The November issue of the American Journal of Public Health includes articles on the rise of mental distress across our country stemming from the COVID-19 pandemic, the negative health effects of COVID-19-related racial discrimination of Asian Americans, and one titled “Reimagining Public Health in the Aftermath of a Pandemic” (sources below). The authors of this latter article make the case for advances in public health infrastructure, effective ways to counter misinformation, and improvements in risk communication. They state, “We already know that researchers are adept at communicating with other researchers but less skilled in reaching non-research audiences. Skilled spokespersons are needed. Generally, the public health community can learn much from business and social marketing, which tailor messages and target audience segments.” (p. 1609)

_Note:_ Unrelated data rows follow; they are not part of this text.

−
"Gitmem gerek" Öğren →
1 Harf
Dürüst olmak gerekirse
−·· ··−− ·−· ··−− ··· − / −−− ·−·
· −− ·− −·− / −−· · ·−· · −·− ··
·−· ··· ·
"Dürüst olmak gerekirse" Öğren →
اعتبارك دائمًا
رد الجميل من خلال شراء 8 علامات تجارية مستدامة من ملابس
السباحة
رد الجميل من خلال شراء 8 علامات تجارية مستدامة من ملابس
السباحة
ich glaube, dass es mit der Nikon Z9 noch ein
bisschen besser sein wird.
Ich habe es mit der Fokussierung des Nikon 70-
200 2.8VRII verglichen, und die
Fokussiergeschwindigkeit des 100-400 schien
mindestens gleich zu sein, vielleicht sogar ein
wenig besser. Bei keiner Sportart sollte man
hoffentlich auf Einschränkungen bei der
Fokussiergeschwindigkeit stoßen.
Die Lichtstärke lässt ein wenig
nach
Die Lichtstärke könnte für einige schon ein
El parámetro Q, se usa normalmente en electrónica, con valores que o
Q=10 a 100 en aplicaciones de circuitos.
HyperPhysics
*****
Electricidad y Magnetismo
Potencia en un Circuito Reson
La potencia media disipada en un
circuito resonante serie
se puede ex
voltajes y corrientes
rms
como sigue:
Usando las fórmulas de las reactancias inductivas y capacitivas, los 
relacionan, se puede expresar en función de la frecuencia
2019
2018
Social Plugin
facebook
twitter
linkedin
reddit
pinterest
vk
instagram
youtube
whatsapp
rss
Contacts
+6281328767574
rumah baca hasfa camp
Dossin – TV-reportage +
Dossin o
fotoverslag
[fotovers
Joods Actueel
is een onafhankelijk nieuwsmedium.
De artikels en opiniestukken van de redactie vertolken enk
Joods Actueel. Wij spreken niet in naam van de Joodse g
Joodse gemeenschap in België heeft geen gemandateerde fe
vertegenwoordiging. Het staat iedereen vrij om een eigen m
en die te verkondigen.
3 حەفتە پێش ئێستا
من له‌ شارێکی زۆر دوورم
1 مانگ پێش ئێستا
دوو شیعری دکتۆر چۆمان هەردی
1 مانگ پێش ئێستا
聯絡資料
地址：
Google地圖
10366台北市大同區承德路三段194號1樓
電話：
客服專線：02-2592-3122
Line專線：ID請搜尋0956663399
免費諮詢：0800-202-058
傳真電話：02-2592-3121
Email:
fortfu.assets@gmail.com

Anxiety and fear of disability and death from contagious diseases or natural disasters can be powerful motivators for individual behavior change up to a certain point. But tapping into that anxiety and fear through targeted public health messaging can backfire when it becomes too much for people to take in or becomes nagging, nanny-state background white noise.
“Mental Distress in the United States at the Beginning of the COVID-19 Pandemic,” by C. Holingue, et al, in the American Journal of Public Health, November 2020, vol 110:no. 11, pp. 1628-1634.
“Potential Impact of COVID-19 -Related Racial Discrimination on the Health of Asian Americans,” by J.A. Chen, et al, in the American Journal of Public Health, November 2020, vol 110:no. 11, pp. 1624-1627.
“Reimagining Public Health in the Aftermath of a Pandemic,” by R.C. Brownson, et al, in the American Journal of Public Health, November 2020, vol 110:no. 11, pp. 1605-1610.
Nurses are the most trusted healthcare professionals in our country. Nurses are the largest component of the healthcare system here in the United States and worldwide. Nurses have an enormous ethical responsibility to keep up to date on and apply evidence-based practice in their work and in their personal lives.
The American Nurses Association (ANA) recently released results of a study from October, 2020 showing that only thirty-four percent of nurse members surveyed said they were willing to receive the COVID-19 vaccine once it is approved for use. Seventy percent of nurses reported that they had mistrust in the COVID-19 vaccine approval process, and sixty-three percent said their main source of information about the vaccine was from mainstream media. (source: American Nurses Foundation, Pulse on the Nation’s Nurses COVID-19 Survey Series: COVID-19 Vaccine, October 2020.) With the first COVID-19 vaccine due to be released for nurses and other frontline workers as early as next month, clearly, we have a problem.
We all need to work to repair the erosion of respect and trust in our public health system, including vaccine research, development, and safe, equitable distribution. Nurses can and should be at the forefront of that work and should be included on President-Elect Biden’s COVID-19 Advisory Board.